A few decades ago the masses believed video games were a waste of time for lackadaisical youths to pacify themselves while ignoring their responsibilities as both kids and young adults. As more and more people started understanding the benefits of gaming so too did the perception of what a video game is and, most importantly, the benefits gaming can bestow on a person’s life changed. Hi, my name is James Bullock and I am a gamer who has spent the better part of his existence testing the laws of physics, exploring the vastness of a world ruined, and been a champion inside various arenas courtesy of digitized worlds both driven by reality and created through pure unbelievable ingenuity unlike anything seen by human eyes. And as a gamer I’ve discovered something else video games provide: life lessons. Today I examine how overconfidence can almost kill at E3 even when it involves the likes of Sony following the success of its Playstation 2.
Overconfidence Can Kill (Sony at E3 [2006])
“Those who don’t learn from history are doomed to repeat it.” The aforementioned quote easily sums up Sony’s 2006 E3 press conference. With Microsoft’s second console, the Xbox 360, given a release window of November 2005, gamers and Sony ponies alike sat in jittery anticipation when the inevitable occurred during E3 2005: the announcement of Sony’s Playstation ”. The Playstation 2 dominated the sixth generation of gaming consoles, producing a vast library of critically acclaimed games and revolutionary concepts that would be adopted and expanded upon – so of course everyone was excited to see what Sony had to offer with the PS3. But people had to wait another year before any concrete information was produced. It didn’t take long before the PS3 took center stage during Sony’s problem-laden E3 2006 presentation that concluded with an announcement regarding the system’s release date. what really drove gamers crazy was the information below the bold statement that in North America the “PS3” would be released on November 17th, 2006 (almost a year after the Xbox 360). Like the “360”, the Blu-ray Disc-playing revolutionary console would feature two different versions: a “PS3” sporting a 20GB HDD and another featuring a 60GB HDD. The prices? $499 and $599 each – $100 dollars more than the low-end and high-end “Xbox 360” models respectively. To make matters worse, Sony knew the prices were exorbitantly high; boldly stating, “We must take risks to reap the rewards,” when referring to people paying Panasonic “3DO”-circa 1993 prices for a system that proved unstable on the showroom stage and featured a media format that people thought couldn’t overcome the momentum of DVDs (at least the Blu-Ray gamble paid off for Sony – unlike that controller prototype).
This wasn’t just a blunder in the eyes of gamers everywhere. Many believed Sony’s ego had grown so big thanks to the Playstation 2’s success that people in the company thought they could do no wrong.
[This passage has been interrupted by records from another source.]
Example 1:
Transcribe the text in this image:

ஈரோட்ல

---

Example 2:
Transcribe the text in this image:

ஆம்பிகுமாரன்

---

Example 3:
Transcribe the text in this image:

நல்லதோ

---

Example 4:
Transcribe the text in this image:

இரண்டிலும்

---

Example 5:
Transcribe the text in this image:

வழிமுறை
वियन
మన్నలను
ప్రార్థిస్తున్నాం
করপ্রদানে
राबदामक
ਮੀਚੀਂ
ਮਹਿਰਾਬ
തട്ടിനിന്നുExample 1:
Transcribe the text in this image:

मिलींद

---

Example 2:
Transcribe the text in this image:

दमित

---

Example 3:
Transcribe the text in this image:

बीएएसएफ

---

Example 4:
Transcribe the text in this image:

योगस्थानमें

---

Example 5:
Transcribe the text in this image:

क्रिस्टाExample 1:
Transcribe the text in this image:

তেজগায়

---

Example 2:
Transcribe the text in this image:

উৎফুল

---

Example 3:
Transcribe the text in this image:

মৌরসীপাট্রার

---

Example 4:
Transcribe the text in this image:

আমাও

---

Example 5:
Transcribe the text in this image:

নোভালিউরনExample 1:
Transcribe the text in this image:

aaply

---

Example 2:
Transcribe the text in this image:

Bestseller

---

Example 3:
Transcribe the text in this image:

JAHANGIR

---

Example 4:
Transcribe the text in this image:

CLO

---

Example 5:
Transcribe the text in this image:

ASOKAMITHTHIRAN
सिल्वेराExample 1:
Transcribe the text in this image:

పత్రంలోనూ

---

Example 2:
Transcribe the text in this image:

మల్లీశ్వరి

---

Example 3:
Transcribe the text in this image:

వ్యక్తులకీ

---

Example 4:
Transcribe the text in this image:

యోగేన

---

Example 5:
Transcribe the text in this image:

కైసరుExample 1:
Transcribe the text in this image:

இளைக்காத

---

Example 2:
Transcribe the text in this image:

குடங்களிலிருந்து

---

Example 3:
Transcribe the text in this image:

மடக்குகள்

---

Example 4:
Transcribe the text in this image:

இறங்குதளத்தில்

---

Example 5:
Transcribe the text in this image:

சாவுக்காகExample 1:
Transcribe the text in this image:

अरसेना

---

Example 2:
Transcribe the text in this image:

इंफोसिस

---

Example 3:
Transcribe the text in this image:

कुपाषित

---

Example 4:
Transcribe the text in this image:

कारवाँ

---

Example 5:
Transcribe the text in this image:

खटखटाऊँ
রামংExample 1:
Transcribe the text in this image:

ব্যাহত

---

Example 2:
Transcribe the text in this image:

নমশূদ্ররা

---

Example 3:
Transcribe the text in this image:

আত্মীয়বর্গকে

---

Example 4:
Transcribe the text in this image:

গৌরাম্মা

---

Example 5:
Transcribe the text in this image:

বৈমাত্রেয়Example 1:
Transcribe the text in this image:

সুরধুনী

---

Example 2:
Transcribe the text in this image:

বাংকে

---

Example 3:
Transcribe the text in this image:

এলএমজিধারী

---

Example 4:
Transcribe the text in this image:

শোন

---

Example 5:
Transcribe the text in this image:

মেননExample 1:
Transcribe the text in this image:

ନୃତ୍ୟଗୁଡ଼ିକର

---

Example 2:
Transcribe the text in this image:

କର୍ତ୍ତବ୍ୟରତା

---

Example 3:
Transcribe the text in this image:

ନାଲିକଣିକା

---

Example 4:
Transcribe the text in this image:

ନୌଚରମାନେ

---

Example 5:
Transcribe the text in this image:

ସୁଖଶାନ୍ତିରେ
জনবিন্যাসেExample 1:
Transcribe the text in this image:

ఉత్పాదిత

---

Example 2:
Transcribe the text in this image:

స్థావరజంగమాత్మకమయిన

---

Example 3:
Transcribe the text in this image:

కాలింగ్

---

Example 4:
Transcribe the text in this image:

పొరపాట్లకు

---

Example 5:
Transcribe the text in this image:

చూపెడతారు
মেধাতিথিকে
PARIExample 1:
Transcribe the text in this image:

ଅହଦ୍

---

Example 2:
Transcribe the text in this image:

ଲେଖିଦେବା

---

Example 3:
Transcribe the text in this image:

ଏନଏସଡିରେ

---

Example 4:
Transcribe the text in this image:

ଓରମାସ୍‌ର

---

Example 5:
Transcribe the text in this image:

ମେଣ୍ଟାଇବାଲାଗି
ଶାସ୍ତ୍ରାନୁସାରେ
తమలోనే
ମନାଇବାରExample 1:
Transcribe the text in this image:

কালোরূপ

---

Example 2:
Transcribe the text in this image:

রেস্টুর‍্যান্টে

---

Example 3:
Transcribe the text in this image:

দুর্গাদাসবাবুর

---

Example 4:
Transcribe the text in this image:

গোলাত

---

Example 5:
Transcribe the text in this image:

Thanks to the price points and a few system-selling exclusives becoming multi-platform such as “Grand Theft Auto IV” (the game that convinced me to upgrade and purchase an Xbox 360 over the wallet-busting Sony offering), the Playstation ” struggled out of the gate when many initially assumed it would dominate the competition. Sony, having established a brand fans believed in with the Playstation following two impressive generational offerings, tried to push the limits of trust and ended up losing all the momentum gained from their past accomplishments while eventually making the PS3 the least important console of the seventh generation.